WORK INSTRUCTIONS -> Go through the entries one line at a time, and gather every line that has the word "Aquatics".

STORED DATA ->
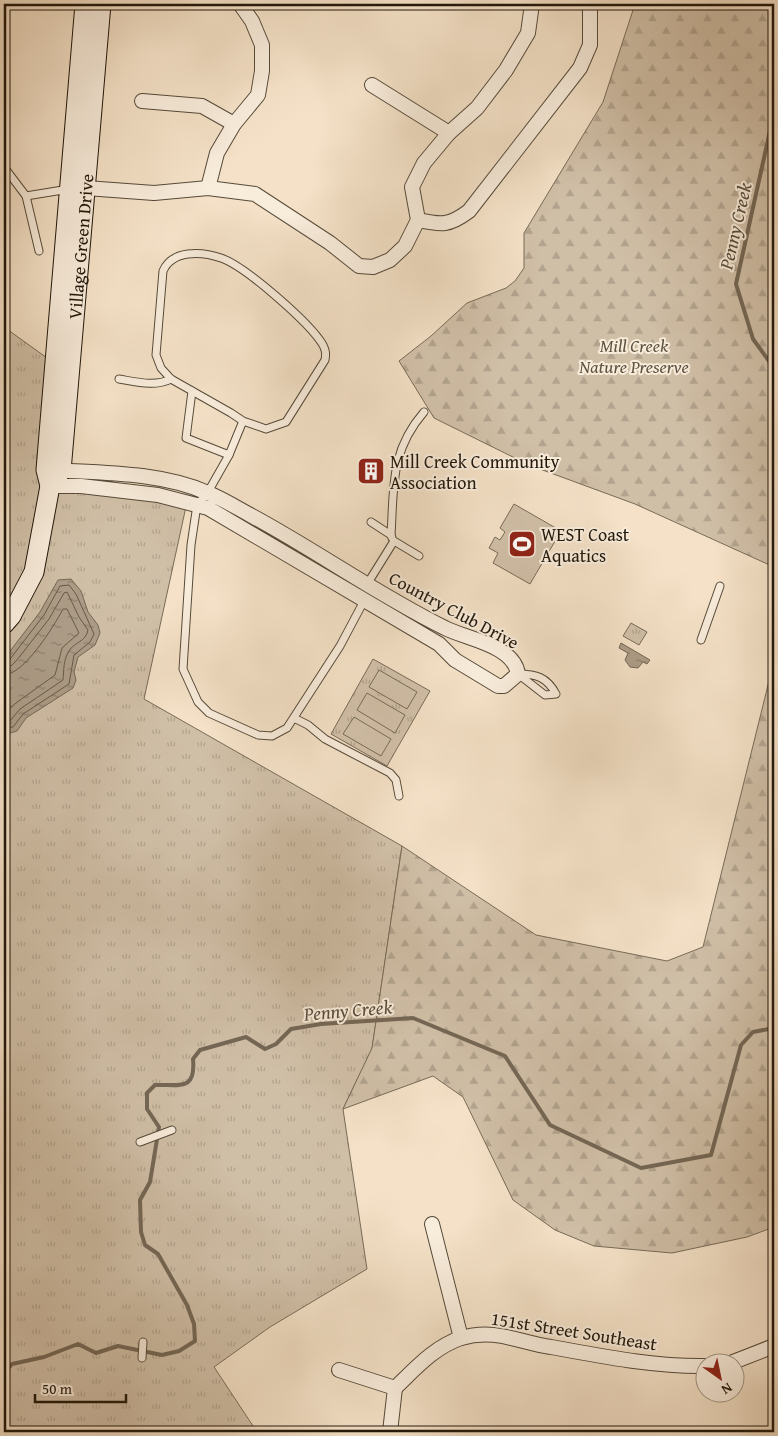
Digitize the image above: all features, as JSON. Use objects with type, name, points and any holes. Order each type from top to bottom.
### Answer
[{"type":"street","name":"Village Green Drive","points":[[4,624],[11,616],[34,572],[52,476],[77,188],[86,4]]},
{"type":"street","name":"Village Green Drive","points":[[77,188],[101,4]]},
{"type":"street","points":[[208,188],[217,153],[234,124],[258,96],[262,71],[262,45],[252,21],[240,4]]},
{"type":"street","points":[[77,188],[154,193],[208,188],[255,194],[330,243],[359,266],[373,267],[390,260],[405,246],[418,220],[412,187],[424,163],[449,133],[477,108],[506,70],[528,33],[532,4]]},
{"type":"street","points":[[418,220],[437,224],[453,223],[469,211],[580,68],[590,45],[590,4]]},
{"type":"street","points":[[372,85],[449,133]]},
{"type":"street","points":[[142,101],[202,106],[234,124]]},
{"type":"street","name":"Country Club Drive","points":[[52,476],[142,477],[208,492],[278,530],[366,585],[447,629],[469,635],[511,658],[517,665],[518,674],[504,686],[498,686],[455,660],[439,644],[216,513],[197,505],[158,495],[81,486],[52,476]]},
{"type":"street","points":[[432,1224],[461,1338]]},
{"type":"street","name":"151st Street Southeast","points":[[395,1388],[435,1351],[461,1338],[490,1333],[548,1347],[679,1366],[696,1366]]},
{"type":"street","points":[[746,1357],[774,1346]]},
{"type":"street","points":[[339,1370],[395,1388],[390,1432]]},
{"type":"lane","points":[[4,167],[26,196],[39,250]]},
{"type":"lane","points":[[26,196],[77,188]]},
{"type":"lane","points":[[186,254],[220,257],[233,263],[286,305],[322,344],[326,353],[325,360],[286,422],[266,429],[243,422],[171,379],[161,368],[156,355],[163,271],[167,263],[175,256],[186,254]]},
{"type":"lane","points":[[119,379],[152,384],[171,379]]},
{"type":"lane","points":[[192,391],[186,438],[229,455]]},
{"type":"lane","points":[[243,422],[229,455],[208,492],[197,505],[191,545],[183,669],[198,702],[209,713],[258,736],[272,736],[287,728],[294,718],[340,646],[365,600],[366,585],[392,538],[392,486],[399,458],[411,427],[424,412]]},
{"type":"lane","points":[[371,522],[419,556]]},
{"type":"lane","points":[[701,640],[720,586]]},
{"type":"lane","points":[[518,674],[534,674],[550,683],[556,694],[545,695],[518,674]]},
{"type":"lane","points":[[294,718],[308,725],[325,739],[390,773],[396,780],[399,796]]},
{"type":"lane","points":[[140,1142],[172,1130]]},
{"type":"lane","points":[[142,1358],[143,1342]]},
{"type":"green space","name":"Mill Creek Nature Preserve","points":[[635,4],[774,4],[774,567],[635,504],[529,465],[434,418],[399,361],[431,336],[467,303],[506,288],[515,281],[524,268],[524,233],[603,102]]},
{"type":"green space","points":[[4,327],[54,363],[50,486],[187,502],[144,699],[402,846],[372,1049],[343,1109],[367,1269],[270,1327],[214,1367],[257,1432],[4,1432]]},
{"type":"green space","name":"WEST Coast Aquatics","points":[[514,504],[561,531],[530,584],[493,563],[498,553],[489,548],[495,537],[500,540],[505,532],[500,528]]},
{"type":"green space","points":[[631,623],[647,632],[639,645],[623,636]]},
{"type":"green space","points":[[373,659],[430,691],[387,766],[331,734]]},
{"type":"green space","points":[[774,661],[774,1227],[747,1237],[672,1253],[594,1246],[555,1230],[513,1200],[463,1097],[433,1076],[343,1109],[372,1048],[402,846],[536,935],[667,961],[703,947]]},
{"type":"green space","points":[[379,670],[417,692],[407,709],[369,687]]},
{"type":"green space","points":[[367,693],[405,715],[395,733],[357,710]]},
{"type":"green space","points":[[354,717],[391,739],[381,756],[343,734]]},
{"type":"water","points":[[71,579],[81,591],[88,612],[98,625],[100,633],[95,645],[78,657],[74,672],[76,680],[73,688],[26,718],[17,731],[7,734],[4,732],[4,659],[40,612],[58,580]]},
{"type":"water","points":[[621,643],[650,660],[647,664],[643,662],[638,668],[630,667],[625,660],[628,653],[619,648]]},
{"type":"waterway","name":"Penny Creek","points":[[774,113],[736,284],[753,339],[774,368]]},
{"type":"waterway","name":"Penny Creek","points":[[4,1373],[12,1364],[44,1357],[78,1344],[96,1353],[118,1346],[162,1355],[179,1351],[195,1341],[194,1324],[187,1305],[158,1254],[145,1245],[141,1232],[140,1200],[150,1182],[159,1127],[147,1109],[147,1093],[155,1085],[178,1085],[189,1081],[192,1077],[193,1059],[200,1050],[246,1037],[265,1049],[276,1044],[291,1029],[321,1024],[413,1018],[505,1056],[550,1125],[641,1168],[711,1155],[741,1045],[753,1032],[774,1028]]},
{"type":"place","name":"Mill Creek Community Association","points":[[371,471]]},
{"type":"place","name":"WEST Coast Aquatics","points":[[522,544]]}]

WRITTEN SOLUTION ->
{"type":"green space","name":"WEST Coast Aquatics","points":[[514,504],[561,531],[530,584],[493,563],[498,553],[489,548],[495,537],[500,540],[505,532],[500,528]]},
{"type":"place","name":"WEST Coast Aquatics","points":[[522,544]]}]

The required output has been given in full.